* [Selected text]
#####
Michael Agres00:04:03

Ah, I understand now, thanks @corasaurus-hex. I didn't need to create a new function. I just needed to do something else to the original results: (map :name (glitter-filter 3 (mapify (parse (slurp filename))))) => ("Edward Cullen" "Jacob Black" "Carlisle Cullen")

Michael Agres00:04:32

I've been meaning to ask these questions as a perpetual beginner: 1. What are the biggest mistakes novices make when first trying to learn Clojure? 2. Between my day job, other commitments, and the need to stay healthy, I admit I can't devote all of my non-work hours to learning Clojure. What's the minimum amount of time I need to spend each day to learning Clojure to at least improve by 1% each day? 3. What are the best uses of that time to do that? (I'm using "Clojure for the Brave and True" now) 4. Conversely, what are the biggest misuses of that time? 5. What setbacks can beginners anticipate to encounter early on? And what are the practical ways to overcome them?
#####
* [Goal A]
In the chat messages about learning Clojure, which book does Michael Agres say he is currently using?

* [The input]
#####
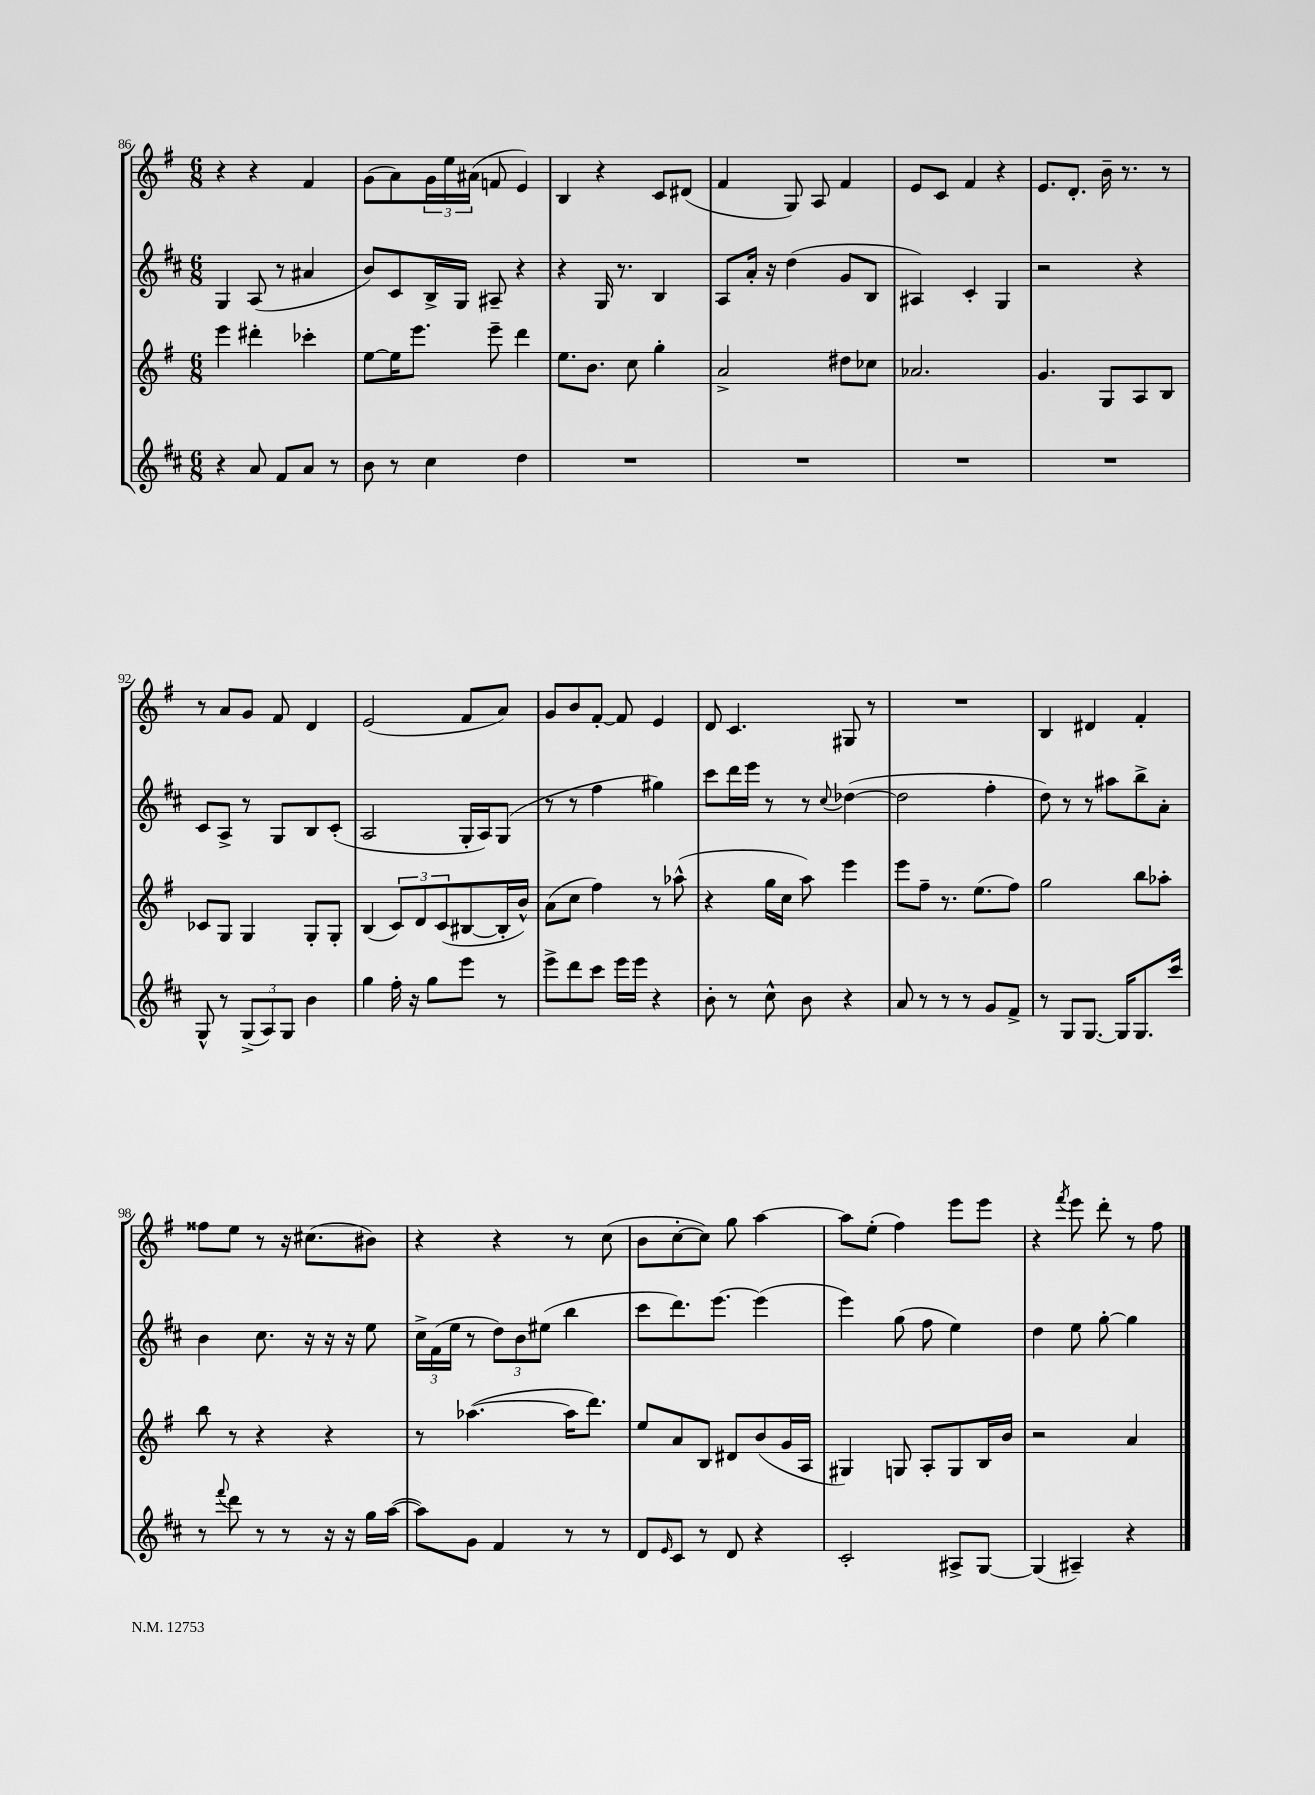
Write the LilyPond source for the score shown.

<<
\new StaffGroup <<
\new Staff = "s0" {
    \clef treble \key g \major \numericTimeSignature \time 6/8
    r4 r4 fis'4 |
    g'8( a'8) \tuplet 3/2 { g'16 e''16 ais'16( } f'8 e'4) |
    b4 r4 c'8 dis'8( |
    fis'4 g8) a8 fis'4 |
    e'8 c'8 fis'4 r4 |
    e'8. d'8.-. b'16-- r8. r8 |
    r8 a'8 g'8 fis'8 d'4 |
    e'2( fis'8 a'8) |
    g'8 b'8 fis'8~-. fis'8 e'4 |
    d'8 c'4. gis8 r8 |
    R2. |
    b4 dis'4 fis'4-. |
    fisis''8 e''8 r8 r16 cis''8.( bis'8) |
    r4 r4 r8 c''8( |
    b'8 c''8~-. c''8) g''8 a''4~ |
    a''8 e''8-.( fis''4) e'''8 e'''8 |
    r4 \acciaccatura { fis'''8 } e'''8 d'''8-. r8 fis''8 \bar "|." |
}
\new Staff = "s1" {
    \clef treble \key d \major \numericTimeSignature \time 6/8
    g4 a8( r8 ais'4 |
    b'8) cis'8 b16-> g16 ais8-- r4 |
    r4 g16 r8. b4 |
    a8 a'16-. r16 d''4( g'8 b8 |
    ais4) cis'4-. g4 |
    r2 r4 |
    cis'8 a8-> r8 g8 b8 cis'8-.( |
    a2 g16-. a16) g8( |
    r8 r8 fis''4 gis''4) |
    cis'''8 d'''16 e'''16 r8 r8 \appoggiatura { cis''8 } des''4~( |
    des''2 fis''4-. |
    d''8) r8 r8 ais''8 b''8-> a'8-. |
    b'4 cis''8. r16 r16 r16 e''8 |
    \tuplet 3/2 { cis''16-> fis'16( e''16 } r8 \tuplet 3/2 { d''8) b'8 eis''8( } b''4 |
    cis'''8 d'''8.) e'''8.~ e'''4( |
    e'''4) g''8( fis''8 e''4) |
    d''4 e''8 g''8~-. g''4 \bar "|." |
}
\new Staff = "s2" {
    \clef treble \key g \major \numericTimeSignature \time 6/8
    e'''4 dis'''4-. ces'''4-. |
    e''8~ e''16 e'''8. e'''8-- d'''4 |
    e''8. b'8. c''8 g''4-. |
    a'2-> dis''8 ces''8 |
    aes'2. |
    g'4. g8 a8 b8 |
    ces'8 g8 g4 g8-. g8-. |
    b4( \tuplet 3/2 { c'8) d'8 c'8( } bis8~ bis16-. b'16-^) |
    a'8( c''8 fis''4) r8 aes''8-^( |
    r4 g''16 c''16 a''8) e'''4 |
    e'''8 fis''8-- r8. e''8.( fis''8) |
    g''2 b''8 aes''8-. |
    b''8 r8 r4 r4 |
    r8 aes''4.~( aes''16 d'''8.) |
    e''8 a'8 b8 dis'8 b'8( g'16 a16 |
    gis4) g8 a8-. g8 b16 b'16 |
    r2 a'4 \bar "|." |
}
\new Staff = "s3" {
    \clef treble \key d \major \numericTimeSignature \time 6/8
    r4 a'8 fis'8 a'8 r8 |
    b'8 r8 cis''4 d''4 |
    R2. |
    R2. |
    R2. |
    R2. |
    g8-^ r8 \tuplet 3/2 { g8->( a8) g8 } b'4 |
    g''4 fis''16-. r16 g''8 e'''8 r8 |
    e'''8-> d'''8 cis'''8 e'''16 e'''16 r4 |
    b'8-. r8 cis''8-^ b'8 r4 |
    a'8 r8 r8 r8 g'8 fis'8-> |
    r8 g8 g8.~ g16 g8. cis'''16 |
    r8 \appoggiatura { fis'''8 } d'''8 r8 r8 r16 r16 g''16 a''16~( |
    a''8) g'8 fis'4 r8 r8 |
    d'8 \grace { e'16 } cis'8 r8 d'8 r4 |
    cis'2-. ais8-> g8~ |
    g4( ais4--) r4 \bar "|." |
}
>>
>>
\layout { \context { \Score currentBarNumber = #86 } }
#####
* [Goal B]
Count the lines in the listing that contain the string "appoggiatura". Give only the number.

* [Written reply A]
Clojure for the Brave and True

* [Written reply B]
2